Facilities Planning

School Bomb Threats Are A Felony

Governor Pataki signed legislation into law on October 19, 1999 making it a Class E felony for anyone to issue a false bomb threat directed toward a school in New York State. This law also includes the crime of falsely reporting an incident of an explosion, fire, or the release of a hazardous substance. Individuals convicted of issuing a bomb threat face felony criminal prosecution, as well as a one-year suspension of their driver's license. Persons may face youthful offender or juvenile delinquency adjudication. This new law directs that any bomb threat or falsely reporting an incident unrelated to school grounds is now a Class A misdemeanor. The new law takes effect on December 1, 1999.

Related legislation was signed this past summer permitting municipalities, fire districts, and other emergency service providers to seek restitution costs associated with their response to a bomb threat on school grounds. The legislation allows for up to $10,000 in restitution to be paid by any individual convicted of reporting a false incident or bomb, and up to $5,000 to be paid by the parents of a child who makes a false report. Parents may make a hardship application to the Court for judgements over $500. This law took effect in July 1999.

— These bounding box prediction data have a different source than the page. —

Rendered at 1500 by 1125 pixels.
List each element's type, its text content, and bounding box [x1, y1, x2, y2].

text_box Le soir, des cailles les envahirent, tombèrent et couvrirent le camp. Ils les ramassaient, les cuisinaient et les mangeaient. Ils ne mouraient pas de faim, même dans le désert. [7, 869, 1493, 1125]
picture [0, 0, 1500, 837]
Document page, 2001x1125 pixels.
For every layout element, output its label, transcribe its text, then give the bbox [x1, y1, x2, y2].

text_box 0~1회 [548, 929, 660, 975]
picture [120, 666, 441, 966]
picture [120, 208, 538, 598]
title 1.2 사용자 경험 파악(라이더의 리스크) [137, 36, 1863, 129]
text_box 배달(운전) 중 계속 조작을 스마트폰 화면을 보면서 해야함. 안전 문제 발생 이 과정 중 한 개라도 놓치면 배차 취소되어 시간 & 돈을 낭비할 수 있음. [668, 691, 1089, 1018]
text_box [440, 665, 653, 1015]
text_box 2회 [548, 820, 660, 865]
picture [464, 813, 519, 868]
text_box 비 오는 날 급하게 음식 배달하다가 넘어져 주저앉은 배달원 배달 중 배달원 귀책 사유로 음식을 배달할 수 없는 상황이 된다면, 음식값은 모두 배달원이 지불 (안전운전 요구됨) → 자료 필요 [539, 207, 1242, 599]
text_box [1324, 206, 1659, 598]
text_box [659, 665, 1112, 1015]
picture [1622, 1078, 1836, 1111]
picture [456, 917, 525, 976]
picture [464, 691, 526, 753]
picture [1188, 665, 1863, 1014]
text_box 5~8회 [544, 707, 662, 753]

Hundreds of hours of class time have been lost in New York State schools as a direct result of bomb threats. Over 600 such threats were called into schools during the 1998-1999 Spring semester alone. As of the middle of October, close to 50 bomb threats had already been directed at schools for the 1999-2000 school year. This new legislation sends a clear message that this behavior must not be tolerated or accepted.